Nel 1974, Strehler le offre di farsi dirigere nuovamente da lui e di essere Liuba nel suo allestimento del Giardino dei ciliegi di Anton Čechov: accetta ma le prove dello spettacolo non sono per lei altro che una sofferenza: «andavo alle prove e poi in clinica per tirarmi su», racconterà anni dopo (Anna Bandettini, Valentina Cortese, l’ultima diva. Io e Visconti offesi da Pinter, cit.). Alla fine della lavorazione, Strehler le manda una lettera. «Eccoci arrivati alla fine del Giardino. Il nostro lavoro finisce qui. Tristemente come finiscono tutti i lavori di teatro ma forse più questa volta. C’è un male dentro di me così profondo, così scuro da non riuscire a definirlo. E in te, certo, c’è anche di più [...]. Non credere che io non sappia “cosa” ti è costato questo Giardino. La maggior parte di questo sapore amaro che ho sulle labbra nasce dal sentimento preciso di averti fatto del male non volendolo. Io ho fatto il Giardino non per me ma per te, perché ero convinto che questo spettacolo, pur nelle condizioni terribili in cui è nato, pur nella lacerazione inevitabile, sarebbe stato come la sublimazione di un nostro dolore, mio come tuo o più tuo che mio, sarebbe stato una specie di lancinante raggio di luce nel tuo male, sarebbe stata la possibilità di darti la parte migliore di me, a te e a te sola come a nessuno! Mi sono accorto invece, da subito, che così non poteva essere: il prezzo ti era troppo alto [...]. Oggi sono quasi sicuro che non dovevo fare questo Giardino. Né per me né per te. Sono sicuro che tu avevi ragione. Che non bisognava sottoporti a questo dolore quotidiano, quotidianamente rinnovato, in quel palcoscenico, tra quei muri, in quel “luogo”? Avevi ragione e io sono stato involontariamente mostruoso e crudele. Ma non volevo [...]. Ti prego solo di perdonarmi perché ciò che è avvenuto è avvenuto in purità di cuore e non per incoscienza. Per errore, niente altro» (Giorgio Strehler, Lettera a Valentina Cortese, 1974, in Archivio Multimediale del Piccolo Teatro di Milano).  

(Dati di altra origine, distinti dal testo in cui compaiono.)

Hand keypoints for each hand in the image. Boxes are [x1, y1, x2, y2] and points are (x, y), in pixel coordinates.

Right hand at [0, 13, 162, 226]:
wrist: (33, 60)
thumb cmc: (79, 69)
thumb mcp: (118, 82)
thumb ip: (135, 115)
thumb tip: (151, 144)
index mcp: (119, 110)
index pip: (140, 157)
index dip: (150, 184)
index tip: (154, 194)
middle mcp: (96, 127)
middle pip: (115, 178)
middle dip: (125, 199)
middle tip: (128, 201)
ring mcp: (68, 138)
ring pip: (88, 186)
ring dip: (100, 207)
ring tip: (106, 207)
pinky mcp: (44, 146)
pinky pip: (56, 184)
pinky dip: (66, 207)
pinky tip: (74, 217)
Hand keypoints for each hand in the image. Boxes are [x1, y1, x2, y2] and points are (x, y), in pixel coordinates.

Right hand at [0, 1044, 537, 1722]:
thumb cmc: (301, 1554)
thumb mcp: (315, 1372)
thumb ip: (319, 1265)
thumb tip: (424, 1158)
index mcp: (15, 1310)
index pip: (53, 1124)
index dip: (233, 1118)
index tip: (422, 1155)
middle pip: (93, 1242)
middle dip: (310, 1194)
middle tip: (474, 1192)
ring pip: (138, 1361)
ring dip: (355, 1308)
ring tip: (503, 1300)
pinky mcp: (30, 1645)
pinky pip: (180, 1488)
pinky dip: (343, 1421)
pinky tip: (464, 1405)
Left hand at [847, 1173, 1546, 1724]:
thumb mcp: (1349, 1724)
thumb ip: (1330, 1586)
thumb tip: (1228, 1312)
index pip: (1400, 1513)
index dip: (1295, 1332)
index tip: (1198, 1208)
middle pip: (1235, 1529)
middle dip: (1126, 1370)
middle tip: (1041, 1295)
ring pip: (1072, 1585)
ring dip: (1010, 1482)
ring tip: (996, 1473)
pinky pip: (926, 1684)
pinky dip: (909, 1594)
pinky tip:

Nella seconda metà degli anni Settanta, l’attrice, che lo perdonerà ma non prenderà mai più parte a nessun suo nuovo allestimento, si dedica al cinema e un po’ alla televisione: eccola, fra l’altro, in Amore mio non farmi male (1974) di Vittorio Sindoni, nel Bacio (1974) di Mario Lanfranchi su sceneggiatura di Pupi Avati, in Son tornate a fiorire le rose (1975) ancora per la regia di Sindoni, nel Cav. Costante Nicosia demoniaco, ovvero: Dracula in Brianza (1975) di Lucio Fulci e con Lando Buzzanca, nella Città sconvolta: caccia spietata ai rapitori (1975) di Fernando Di Leo, nel Gesù di Nazareth (1977), miniserie tv diretta da Franco Zeffirelli, dove interpreta Erodiade, e infine nell’edizione televisiva della commedia musicale La granduchessa e i camerieri (1977), dove, per la regia di Gino Landi, recita al fianco di Franco Franchi e Ciccio Ingrassia.